12.4. Quanto all’aspetto qui controverso dei contributi richiesti per il rilascio e il rinnovo dei permessi, la Corte di Giustizia ha evidenziato tale pericolo ed ha censurato nel suo complesso la normativa italiana sullo straniero intenzionato a stabilizzarsi, avente tutti i requisiti previsti dalla direttiva, perché tale normativa una serie di ostacoli sproporzionati rispetto alla finalità perseguita dalla direttiva – l’inserimento dei lungosoggiornanti – e costituenti un ostacolo all’esercizio dei diritti che essa loro conferisce.
13. Per la individuazione dell’effettivo contenuto di questa pronuncia, relativa alla legislazione italiana, rileva un’altra sentenza della Corte di Giustizia, resa il 26 aprile 2012 in C-508/10, che la Corte ha richiamato nella sentenza del 2 settembre 2015.
13.1. Nella sentenza del 26 aprile 2012, la Corte di Giustizia, in un giudizio promosso dalla Commissione, ai sensi dell’art. 258 TFUE, per inadempimento del Regno dei Paesi Bassi nella regolazione nazionale di questa delicata materia, ha ben chiarito, nel § 64 e nel § 65, che «gli Stati membri possono subordinare il rilascio di permessi e titoli di soggiorno ai sensi della direttiva 2003/109 al pagamento di contributi e che, nel fissare l’importo di tali contributi, essi dispongono di un margine discrezionale», ma ha precisato che il potere discrezionale esercitabile dagli Stati membri in base alla direttiva n. 2003/109/CE non è illimitato, poiché questi ultimi «non possono applicare una normativa nazionale tale da compromettere la realizzazione degli obiettivi perseguiti da una direttiva e, pertanto, da privare quest’ultima del suo effetto utile».
13.2. Tale fondamentale principio, con il rigoroso richiamo all’osservanza del c.d. effetto utile, è stato affermato dalla stessa Corte di Giustizia, proprio con riferimento alla delicata materia dell’immigrazione e proprio nei confronti dell’Italia, nel caso El Dridi, nella sentenza del 28 aprile 2011, in C-61/11, laddove la Corte di Giustizia, nel ritenere disapplicabile l’art. 14, comma 5-ter, del d. lgs. 286 del 1998, il quale puniva con la pena della reclusione lo straniero che si fosse trattenuto illegalmente nello Stato nonostante l’ordine di espulsione emesso dal Questore, ha precisato che, «se è vero che la legislazione penale e le norme di procedura penale rientrano, in linea di principio, nella competenza degli Stati membri, su tale ambito giuridico può nondimeno incidere il diritto dell’Unione», perché tali Stati «non possono applicare una normativa, sia pure di diritto penale, tale da compromettere la realizzazione degli obiettivi perseguiti da una direttiva e da privare così quest’ultima del suo effetto utile».

::::::

(ESERCIZIO ASSEGNATO) Ricopia il passo del testo sulle sentenze della Corte di Giustizia che comincia con "12.4. Quanto all’aspetto" e prosegue fino a "2 settembre 2015." compreso.

(RIGHE DI DATI)
::::::

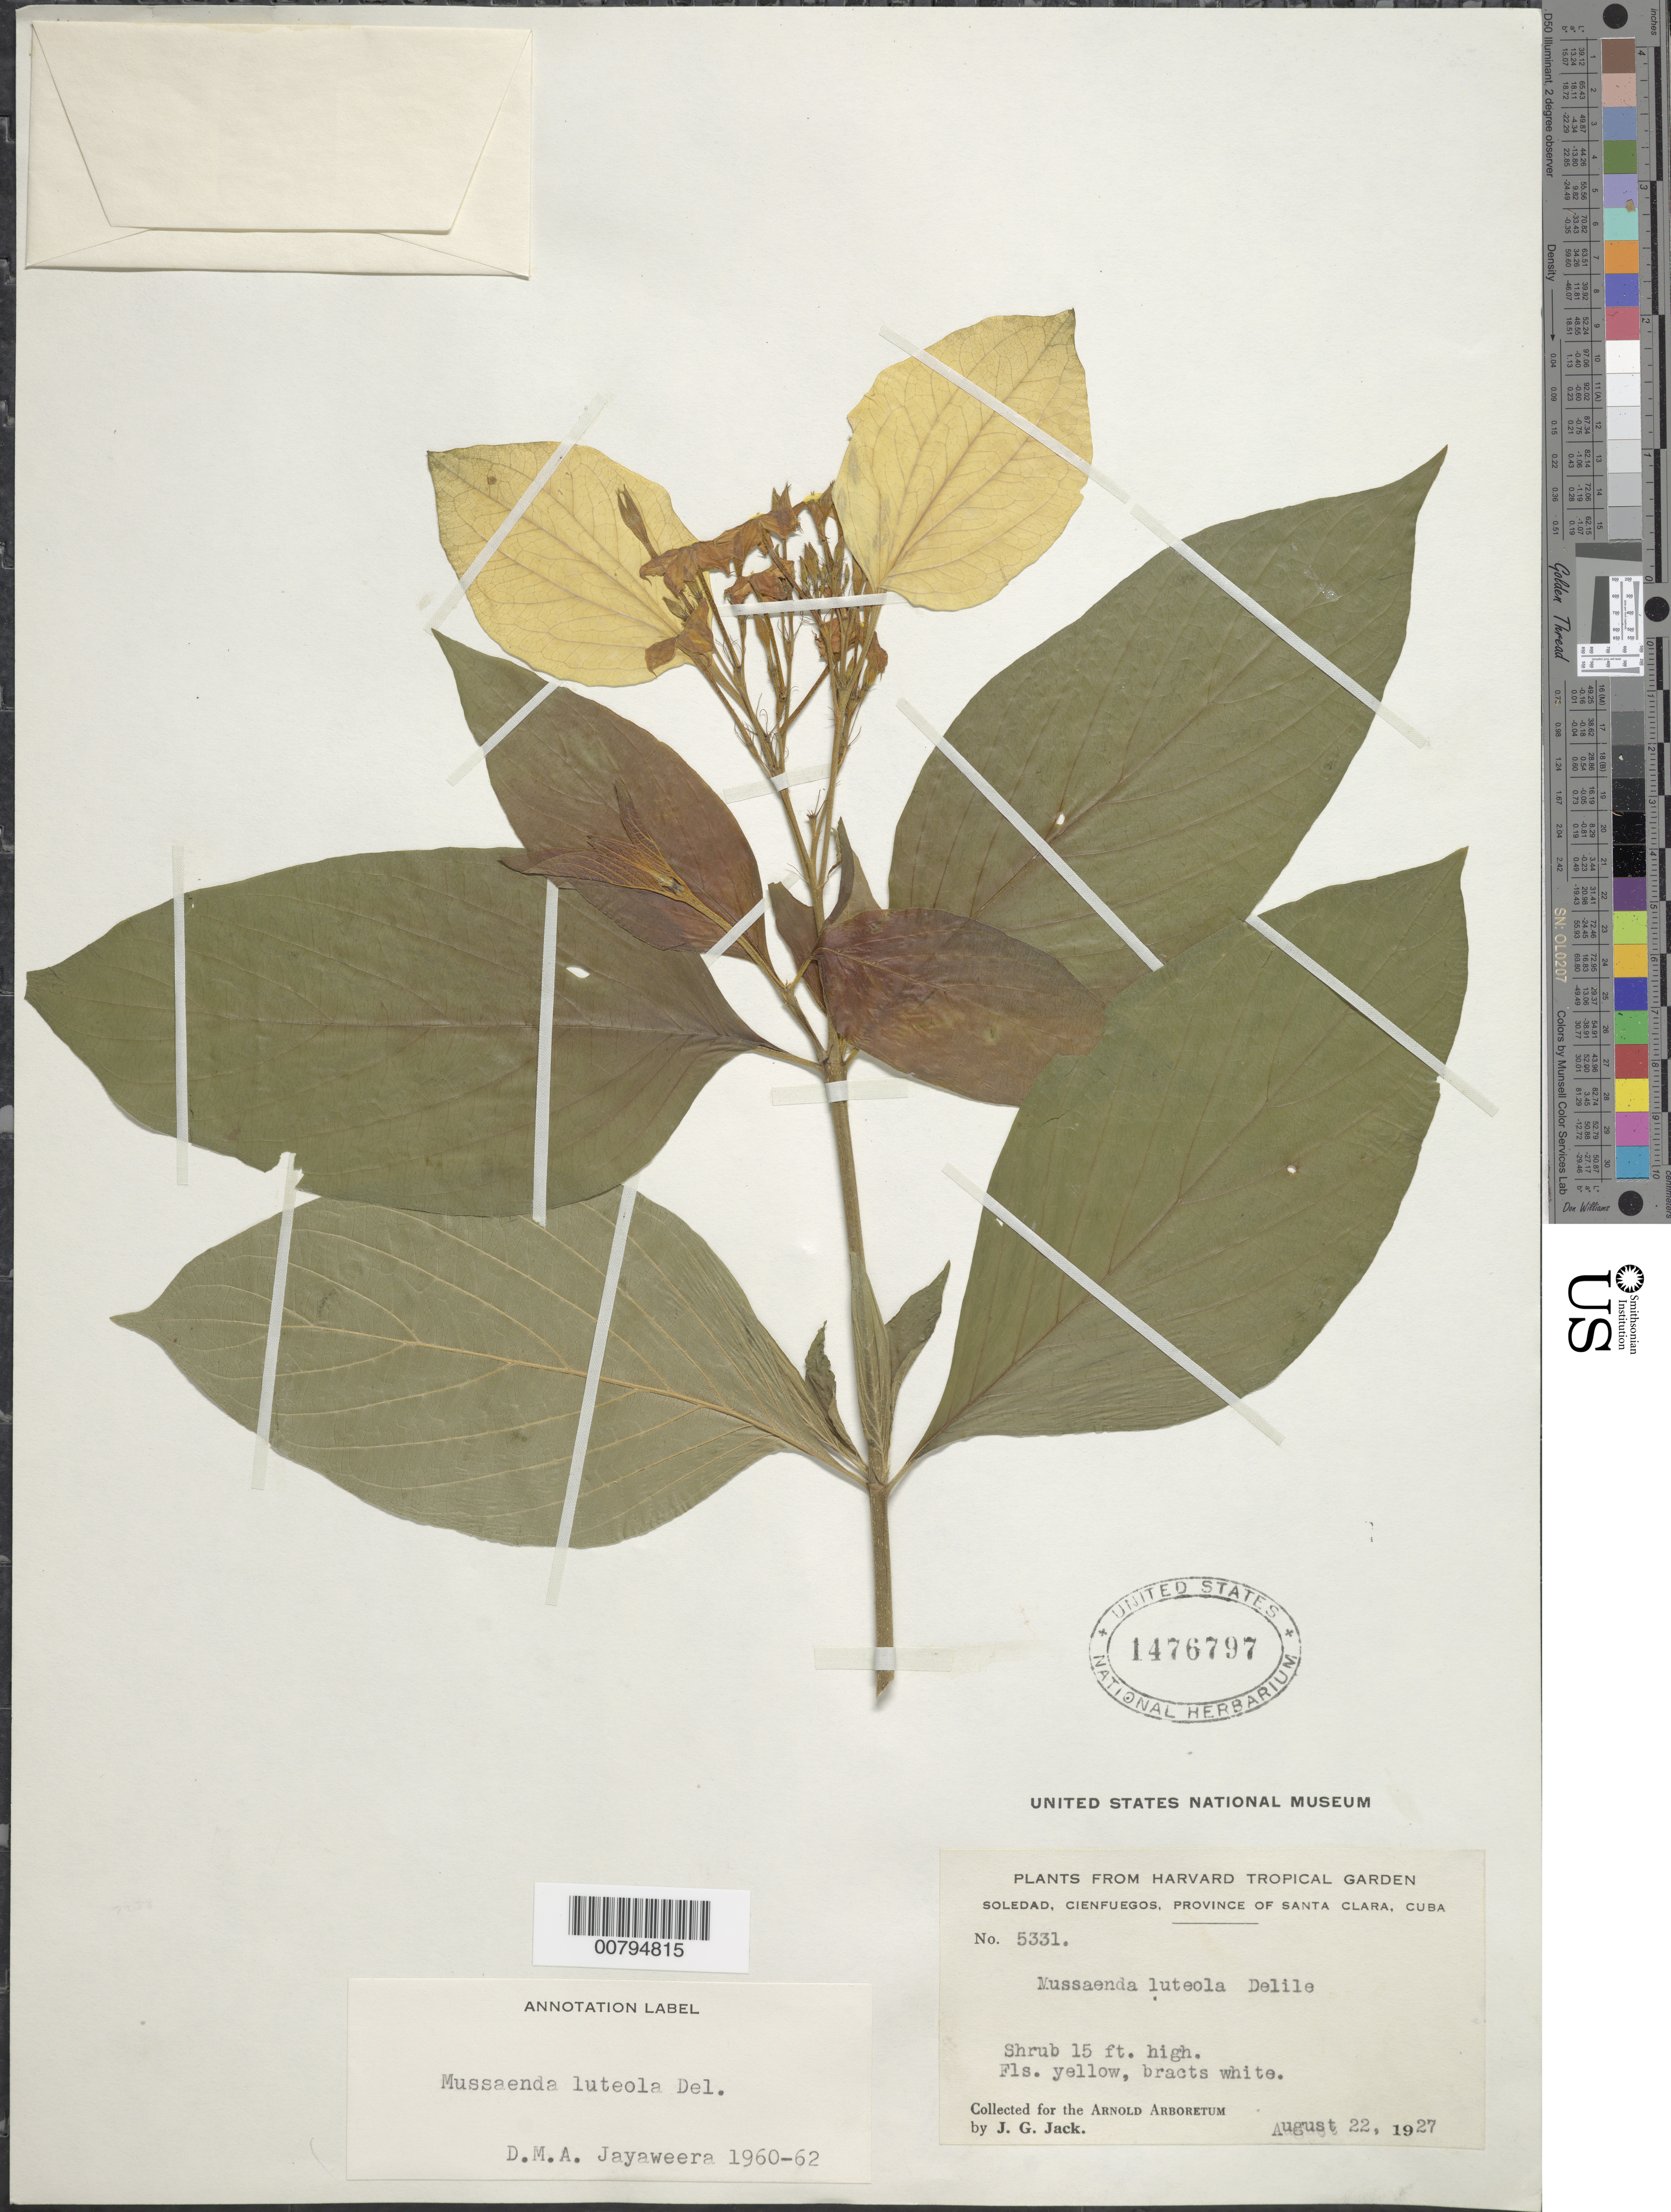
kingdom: Plantae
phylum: Tracheophyta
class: Magnoliopsida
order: Gentianales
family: Rubiaceae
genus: Pentas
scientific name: Pentas lanceolata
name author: (Forssk.) Deflers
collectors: J. G. Jack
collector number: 5331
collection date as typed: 22 Aug 1827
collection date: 1827-08-22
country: Cuba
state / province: Las Villas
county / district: Cienfuegos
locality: Soledad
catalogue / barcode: US 1476797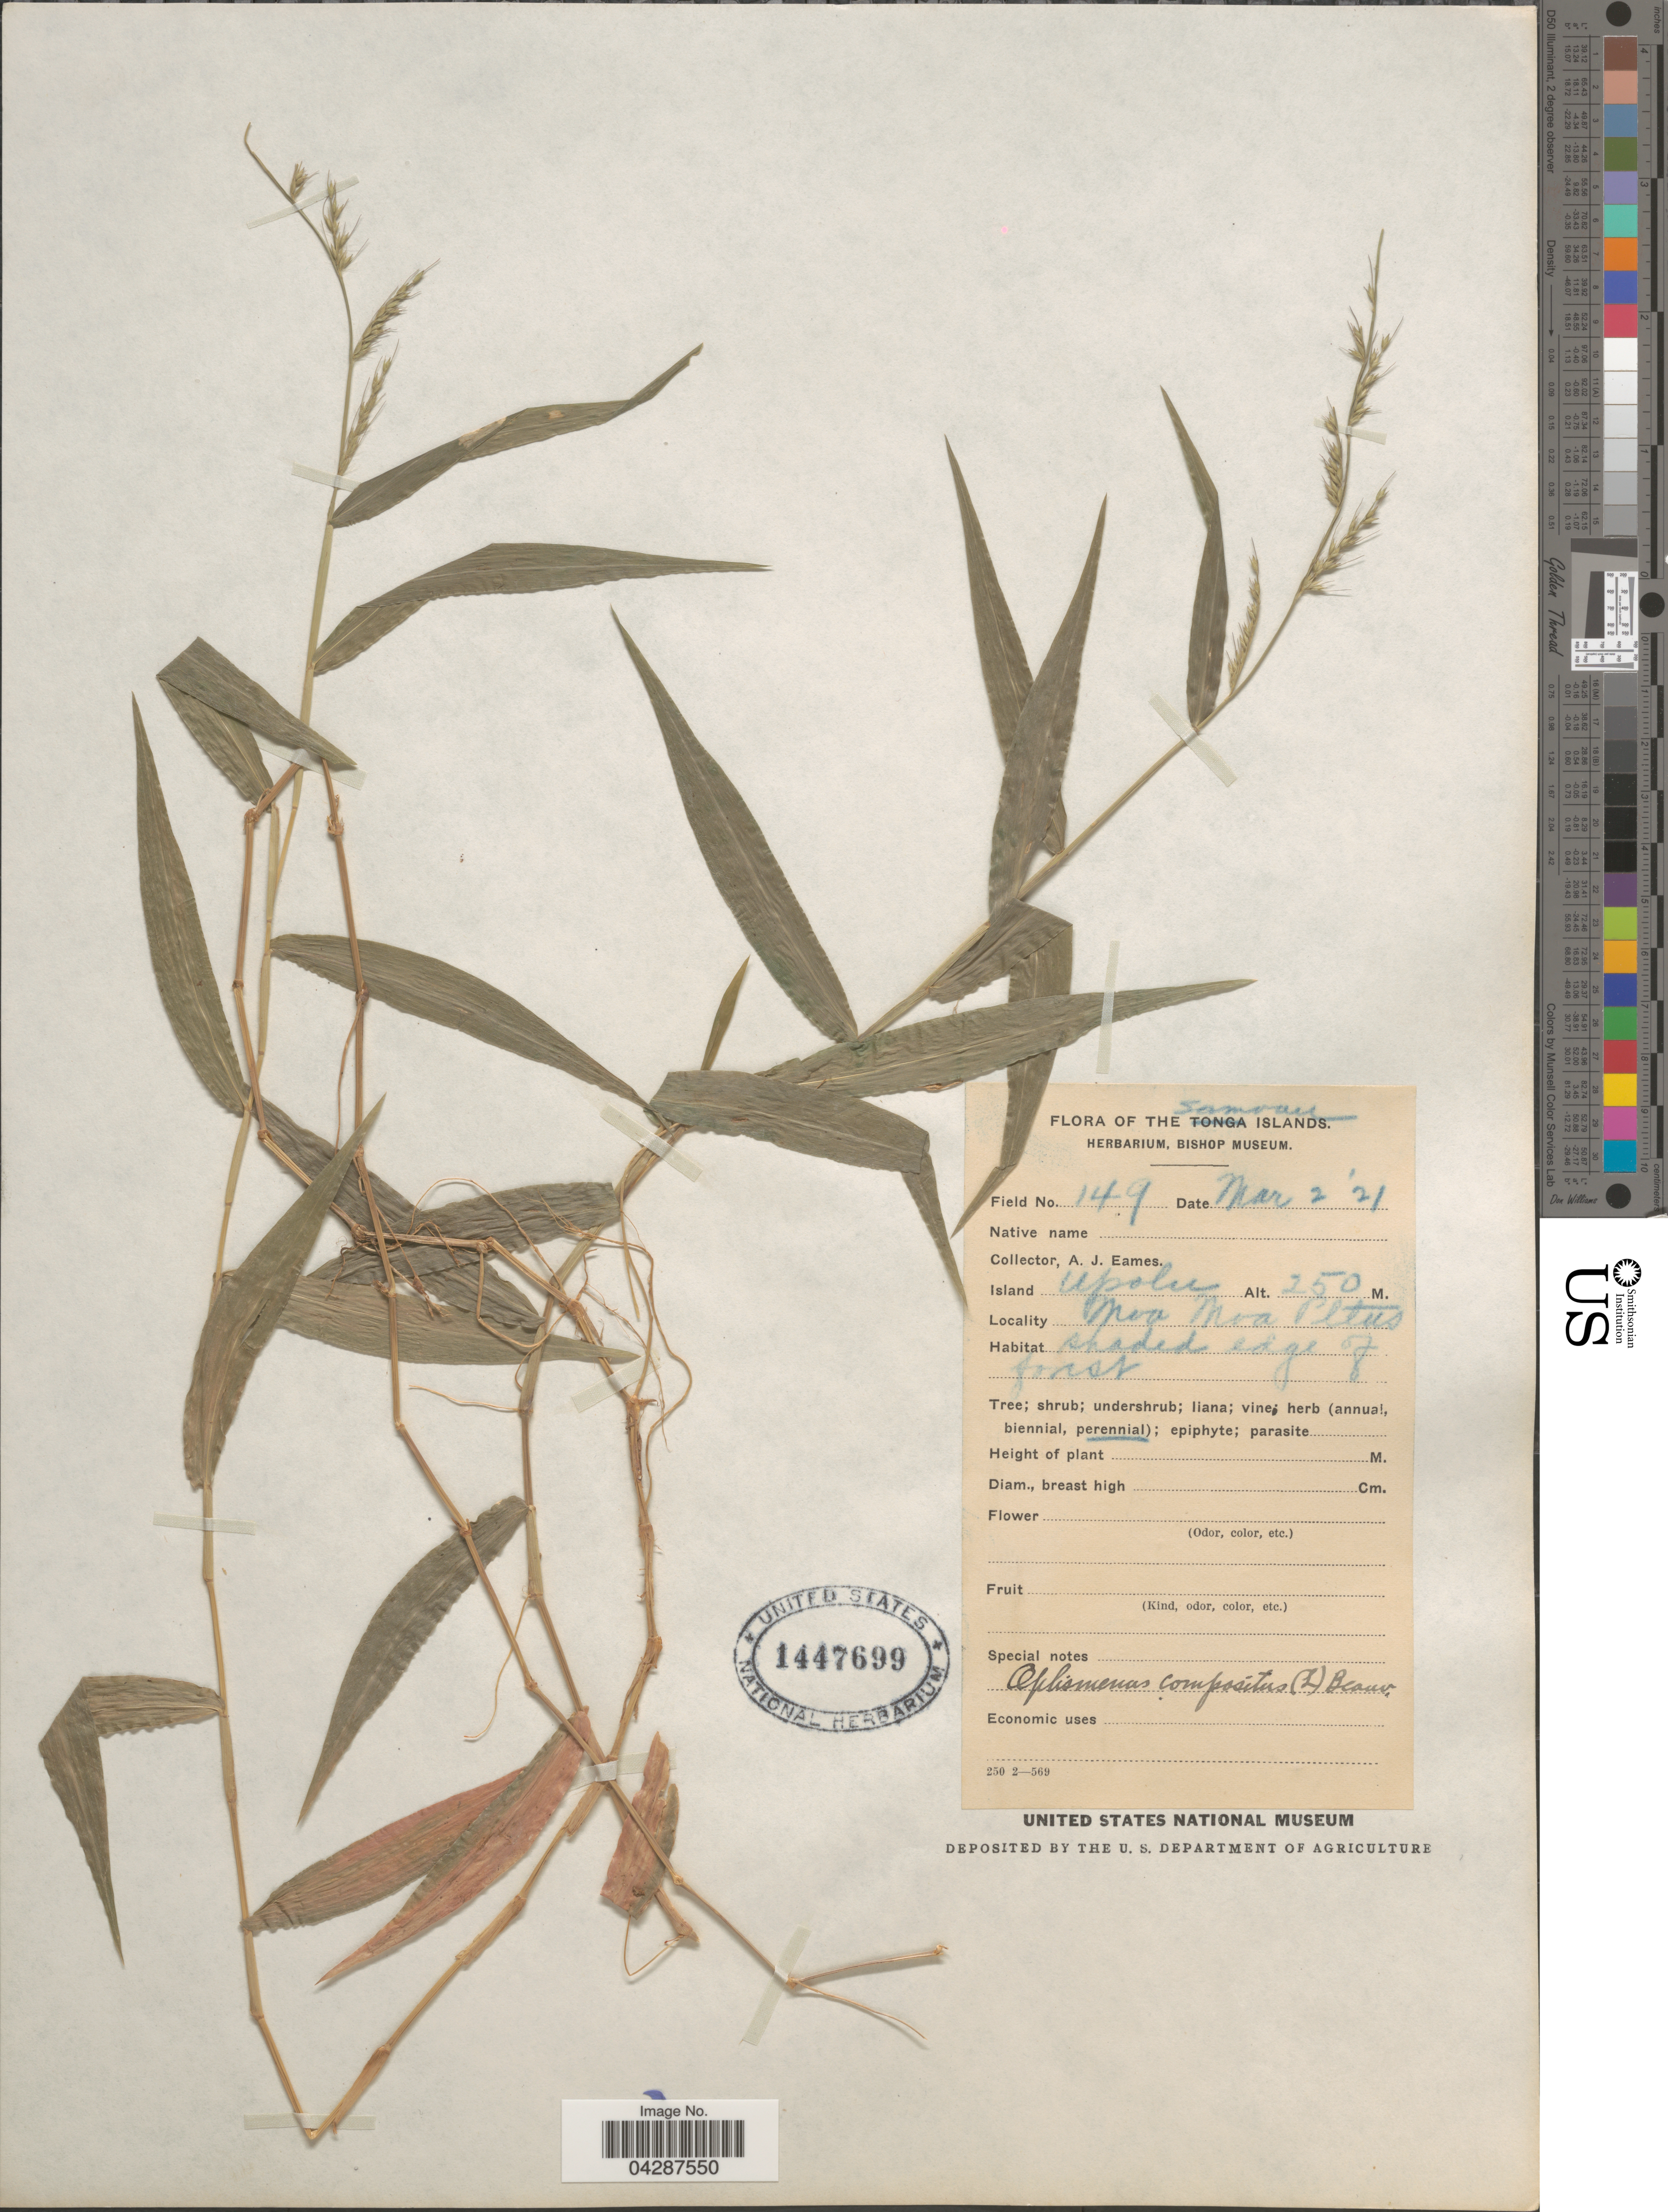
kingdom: Plantae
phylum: Tracheophyta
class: Liliopsida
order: Poales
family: Poaceae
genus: Oplismenus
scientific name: Oplismenus compositus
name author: (L.) P. Beauv.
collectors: A. J. Eames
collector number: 149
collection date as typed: Transcribed d/m/y: 2/3/21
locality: The Samoa Islands. Moa Moa P'ttus.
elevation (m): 250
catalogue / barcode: US 1447699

::::::

(RISULTATO OTTENUTO)
12.4. Quanto all’aspetto qui controverso dei contributi richiesti per il rilascio e il rinnovo dei permessi, la Corte di Giustizia ha evidenziato tale pericolo ed ha censurato nel suo complesso la normativa italiana sullo straniero intenzionato a stabilizzarsi, avente tutti i requisiti previsti dalla direttiva, perché tale normativa una serie di ostacoli sproporzionati rispetto alla finalità perseguita dalla direttiva – l’inserimento dei lungosoggiornanti – e costituenti un ostacolo all’esercizio dei diritti che essa loro conferisce.
13. Per la individuazione dell’effettivo contenuto di questa pronuncia, relativa alla legislazione italiana, rileva un’altra sentenza della Corte di Giustizia, resa il 26 aprile 2012 in C-508/10, che la Corte ha richiamato nella sentenza del 2 settembre 2015.